--- ТЕКСТ ДЛЯ АНАЛИЗА ---
--------
Письма Малютина пересыпаны цитатами из Пушкина, Лермонтова, Некрасова, Никитина, изречениями мудрецов, народными пословицами, поднимавшими дух близких и друзей, их уверенность в себе. Боясь усугубить чужую боль, он всячески избегал жалоб на невзгоды. «Я — оптимист и живу словно в царстве берендеев — мечтами. Хочется, чтобы люди радостно жили», — признавался он. Эта любовь к жизни и людям, эта неослабевающая тяга к знаниям глубоко поучительны для современной молодежи. Поэтому я вижу свой долг в том, чтобы написать о нем.
Эта книга — и биография, и обзор творческого пути, и воспоминания. Я стремилась по мере сил дополнить рассказанное им самим в мемуарах.
Если в сердцах читателей этой книги вспыхнет хоть искра от огня любви, которую я питаю к моему герою, если они задумаются над этими правдивыми страницами, сопоставят прошлое с настоящим, смелее взглянут в лицо трудностям, — моя цель будет достигнута.
В глуши новгородских лесов
Май 1969 года. Я сижу в уютном читальном зале Центрального государственного архива литературы и искусства. Доносится приглушенный шум великой столицы. За окнами цветут деревья, и на моем столике благоухает черемуха, роняя белые лепестки «а старую рукопись «Странички жизни». Пожелтевшие листы, исписанные дорогим отцовским почерком, переносят меня в далекие годы.
--------
--- ПОРЯДОК ВЫПОЛНЕНИЯ ---
Приведите полностью текст о Малютине, ничего в нём не меняя.

Записи набора данных:
--------
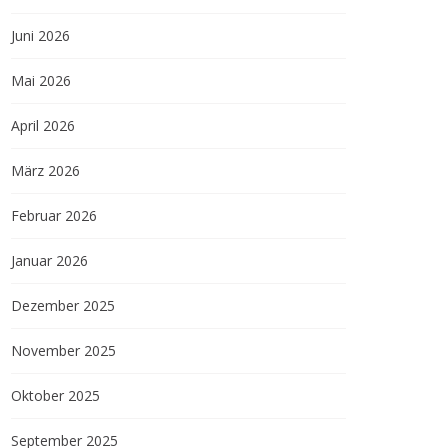
Juni 2026
Mai 2026
April 2026
März 2026
Februar 2026
Januar 2026
Dezember 2025
November 2025
Oktober 2025
September 2025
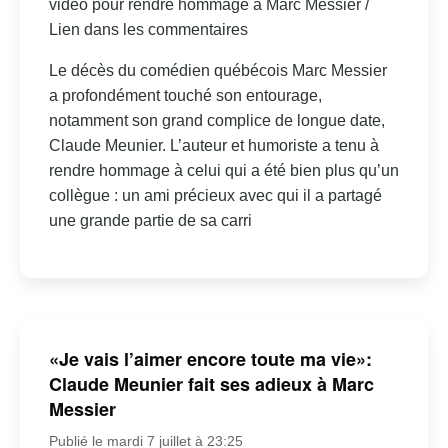
vidéo pour rendre hommage à Marc Messier /
Lien dans les commentaires
Le décès du comédien québécois Marc Messier
a profondément touché son entourage,
notamment son grand complice de longue date,
Claude Meunier. L’auteur et humoriste a tenu à
rendre hommage à celui qui a été bien plus qu’un
collègue : un ami précieux avec qui il a partagé
une grande partie de sa carri
«Je vais l’aimer encore toute ma vie»:
Claude Meunier fait ses adieux à Marc
Messier
Publié le mardi 7 juillet à 23:25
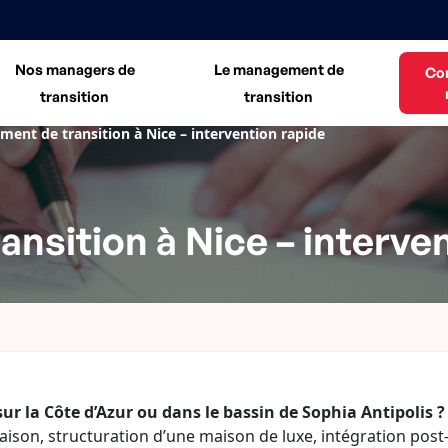
Nos managers de
Le management de
Co
transition
transition
ent de transition à Nice – intervention rapide
nsition à Nice – interven
sur la Côte d’Azur ou dans le bassin de Sophia Antipolis ?
saison, structuration d’une maison de luxe, intégration post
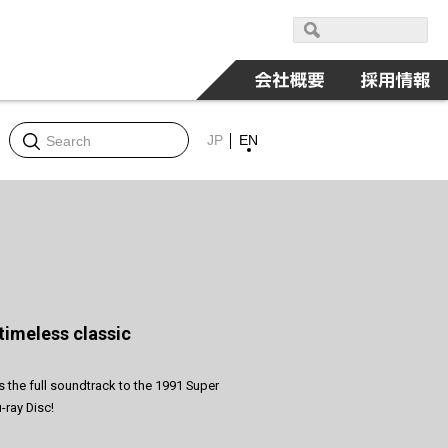
JP
EN
 timeless classic
es the full soundtrack to the 1991 Super
-ray Disc!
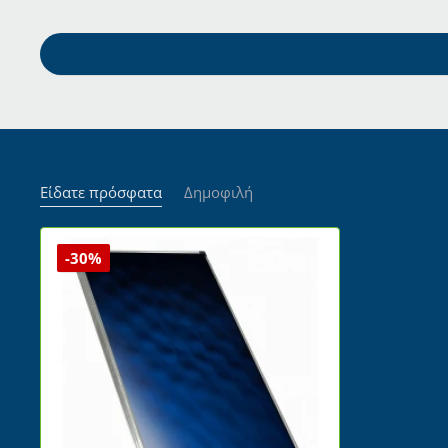
Είδατε πρόσφατα
Δημοφιλή
-30%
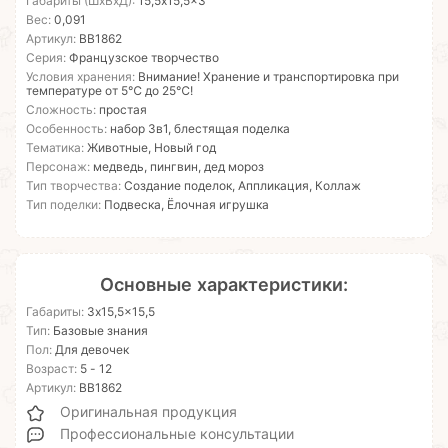
Габариты (ШхВхД):
15,5x15,5x3
Вес:
0,091
Артикул:
ВВ1862
Серия:
Французское творчество
Условия хранения:
Внимание! Хранение и транспортировка при
температуре от 5℃ до 25℃!
Сложность:
простая
Особенность:
набор 3в1, блестящая поделка
Тематика:
Животные, Новый год
Персонаж:
медведь, пингвин, дед мороз
Тип творчества:
Создание поделок, Аппликация, Коллаж
Тип поделки:
Подвеска, Ёлочная игрушка
Основные характеристики:
Габариты:
3x15,5x15,5
Тип:
Базовые знания
Пол:
Для девочек
Возраст:
5 - 12
Артикул:
ВВ1862
Оригинальная продукция
Профессиональные консультации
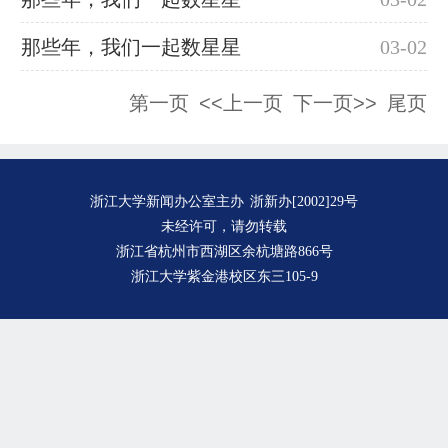
那些年，我们一起数星星
03-02
第一页
<<上一页
下一页>>
尾页
浙江大学新闻办公室主办
浙新办[2002]29号
未经许可，请勿转载
浙江省杭州市西湖区余杭塘路866号
浙江大学紫金港校区东三105-9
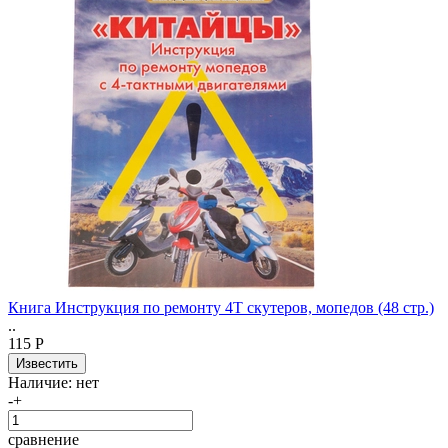
Книга Инструкция по ремонту 4Т скутеров, мопедов (48 стр.)
..
115 Р
Наличие:
нет
-
+
сравнение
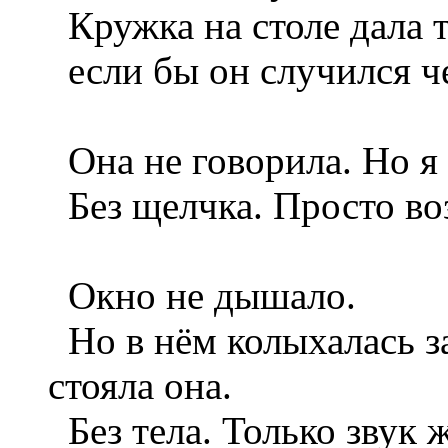
Кружка на столе дала т
если бы он случился че
Она не говорила. Но я 
Без щелчка. Просто воз
Окно не дышало.
Но в нём колыхалась за
стояла она.
Без тела. Только звук 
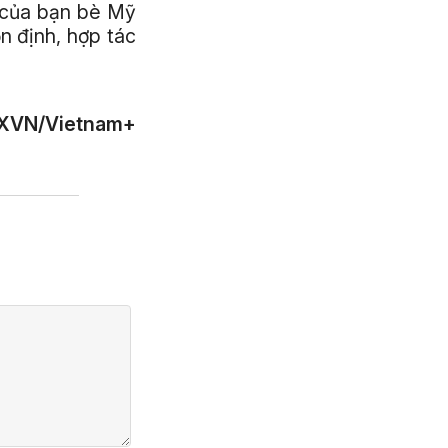
 của bạn bè Mỹ
n định, hợp tác
XVN/Vietnam+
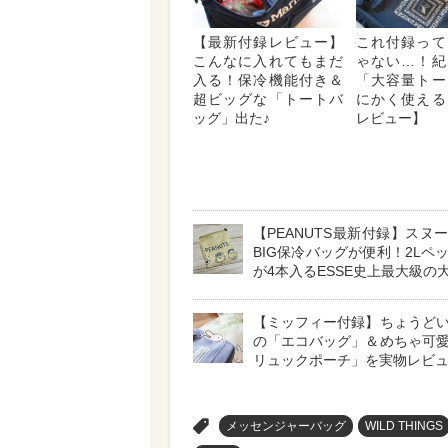
【最新付録レビュー】
これ付録って
こんなに入れてもまだ
ゃない…！紀
入る！保冷機能付き＆
「大容量トー
超ビッグな「トートバ
にかく使える
ッグ」出た♪
レビュー】
【PEANUTS最新付録】スヌ
BIG保冷バッグが便利！2Lペ
が4本入るESSE史上最大級の
【ミッフィー付録】ちょうど
の「エコバッグ」＆めちゃ可
リュックポーチ」を実物レビュ
>
メッセンジャーバッグ
WILD THINGS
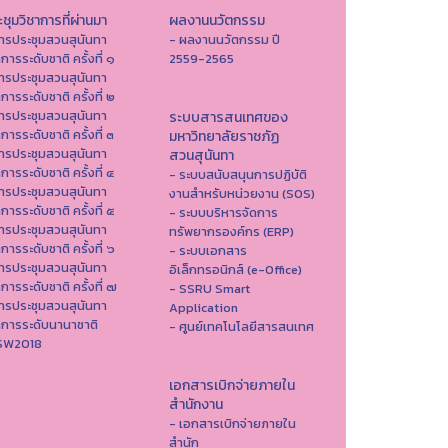
ชุมวิชาการที่ผ่านมา
ผลงานนวัตกรรม
ารประชุมสวนสุนันทา
- ผลงานนวัตกรรม ปี
าการระดับชาติ ครั้งที่ ๑
2559-2565
ารประชุมสวนสุนันทา
าการระดับชาติ ครั้งที่ ๒
ารประชุมสวนสุนันทา
ระบบสารสนเทศของ
าการระดับชาติ ครั้งที่ ๓
มหาวิทยาลัยราชภัฏ
ารประชุมสวนสุนันทา
สวนสุนันทา
าการระดับชาติ ครั้งที่ ๔
- ระบบสนับสนุนการปฏิบัติ
ารประชุมสวนสุนันทา
งานสำหรับหน่วยงาน (SOS)
าการระดับชาติ ครั้งที่ ๕
- ระบบบริหารจัดการ
ารประชุมสวนสุนันทา
ทรัพยากรองค์กร (ERP)
าการระดับชาติ ครั้งที่ ๖
- ระบบเอกสาร
ารประชุมสวนสุนันทา
อิเล็กทรอนิกส์ (e-Office)
าการระดับชาติ ครั้งที่ ๗
- SSRU Smart
ารประชุมสวนสุนันทา
Application
าการระดับนานาชาติ
- ศูนย์เทคโนโลยีสารสนเทศ
ISW2018
เอกสารเบิกจ่ายภายใน
สำนักงาน
- เอกสารเบิกจ่ายภายใน
สำนัก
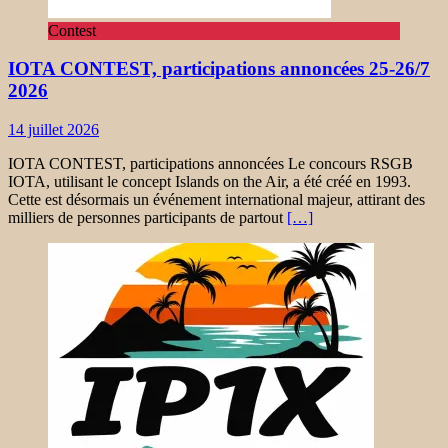
Contest
IOTA CONTEST, participations annoncées 25-26/7
2026
14 juillet 2026
IOTA CONTEST, participations annoncées Le concours RSGB
IOTA, utilisant le concept Islands on the Air, a été créé en 1993.
Cette est désormais un événement international majeur, attirant des
milliers de personnes participants de partout
[…]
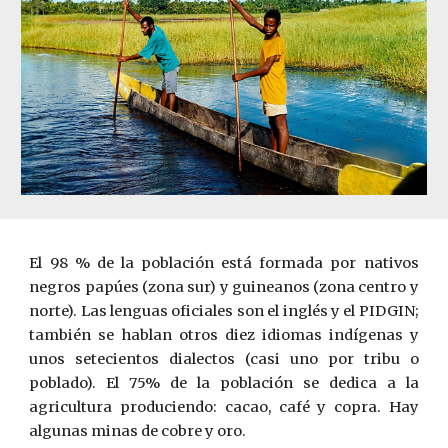
El 98 % de la población est
á
formada por nativos
negros papúes (zona sur) y guineanos (zona centro y
norte). Las lenguas oficiales son el inglés y el PIDGIN;
también se hablan otros diez idiomas indígenas y
unos setecientos dialectos (casi uno por tribu o
poblado). El 75% de la población se dedica a la
agricultura produciendo: cacao, café y copra. Hay
algunas minas de cobre y oro.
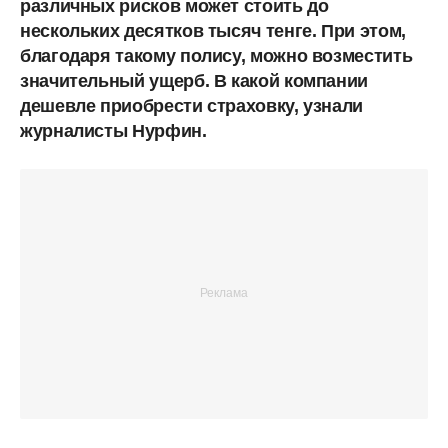
различных рисков может стоить до
нескольких десятков тысяч тенге. При этом,
благодаря такому полису, можно возместить
значительный ущерб. В какой компании
дешевле приобрести страховку, узнали
журналисты Нурфин.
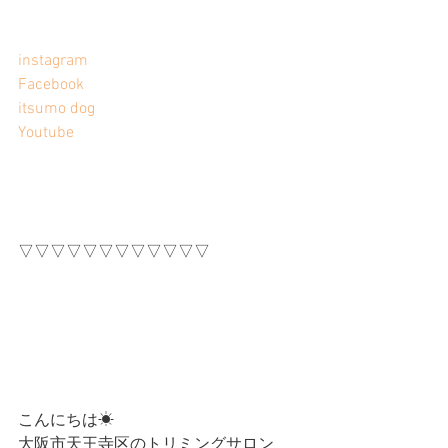
instagram
Facebook
itsumo dog
Youtube
▽▽▽▽▽▽▽▽▽▽▽▽
こんにちは☀
大阪市天王寺区のトリミングサロン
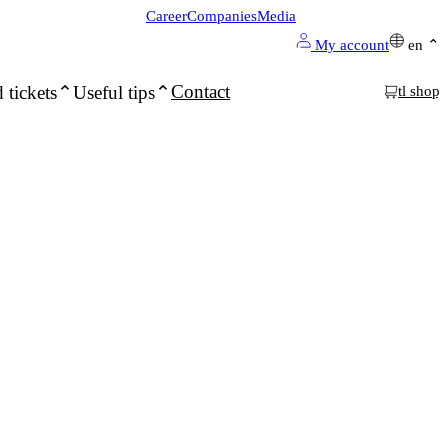
Career
Companies
Media
My account
en
Contact
 tickets
Useful tips
tl shop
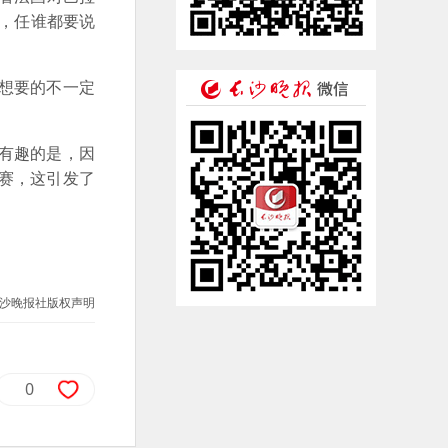
度，任谁都要说
想要的不一定
有趣的是，因
赛，这引发了
。
沙晚报社版权声明
0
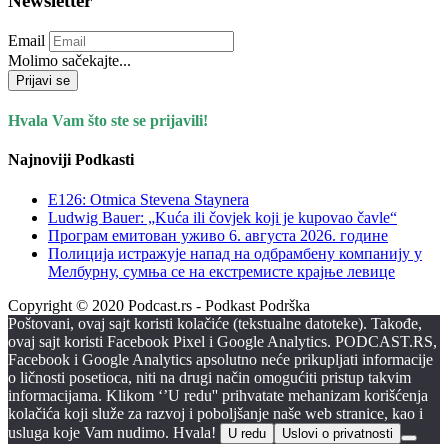
Newsletter
Email
Molimo sačekajte...
Prijavi se
Hvala Vam što ste se prijavili!
Najnoviji Podkasti
E126: Otmica Stevena Staynera
Ludwig Bauer: „Kuća ili čovjek koji je kupovao čavle“
Програм емитован уживо 6. августа 2026. годинe
Полиција истражује напад на одбрамбену компанију у
Мелбурну, сумња се на екстремисте крајње левице
Copyright © 2020 Podcast.rs - Podkast Podrška
Poštovani, ovaj sajt koristi kolačiće (tekstualne datoteke). Takođe,
ovaj sajt koristi Facebook Pixel i Google Analytics. PODCAST.RS,
Facebook i Google Analytics apsolutno neće prikupljati informacije
o ličnosti posetioca, niti na drugi način omogućiti pristup takvim
informacijama. Klikom ‘’U redu'' prihvatate mehanizam korišćenja
kolačića koji služe za razvoj i poboljšanje naše web stranice, kao i
usluga koje Vam nudimo. Hvala!
U redu
Uslovi o privatnosti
--------
--- РЕЗУЛЬТАТ ЗАДАНИЯ ---
Письма Малютина пересыпаны цитатами из Пушкина, Лермонтова, Некрасова, Никитина, изречениями мудрецов, народными пословицами, поднимавшими дух близких и друзей, их уверенность в себе. Боясь усугубить чужую боль, он всячески избегал жалоб на невзгоды. «Я — оптимист и живу словно в царстве берендеев — мечтами. Хочется, чтобы люди радостно жили», — признавался он. Эта любовь к жизни и людям, эта неослабевающая тяга к знаниям глубоко поучительны для современной молодежи. Поэтому я вижу свой долг в том, чтобы написать о нем.
Эта книга — и биография, и обзор творческого пути, и воспоминания. Я стремилась по мере сил дополнить рассказанное им самим в мемуарах.
Если в сердцах читателей этой книги вспыхнет хоть искра от огня любви, которую я питаю к моему герою, если они задумаются над этими правдивыми страницами, сопоставят прошлое с настоящим, смелее взглянут в лицо трудностям, — моя цель будет достигнута.
В глуши новгородских лесов
Май 1969 года. Я сижу в уютном читальном зале Центрального государственного архива литературы и искусства. Доносится приглушенный шум великой столицы. За окнами цветут деревья, и на моем столике благоухает черемуха, роняя белые лепестки «а старую рукопись «Странички жизни». Пожелтевшие листы, исписанные дорогим отцовским почерком, переносят меня в далекие годы.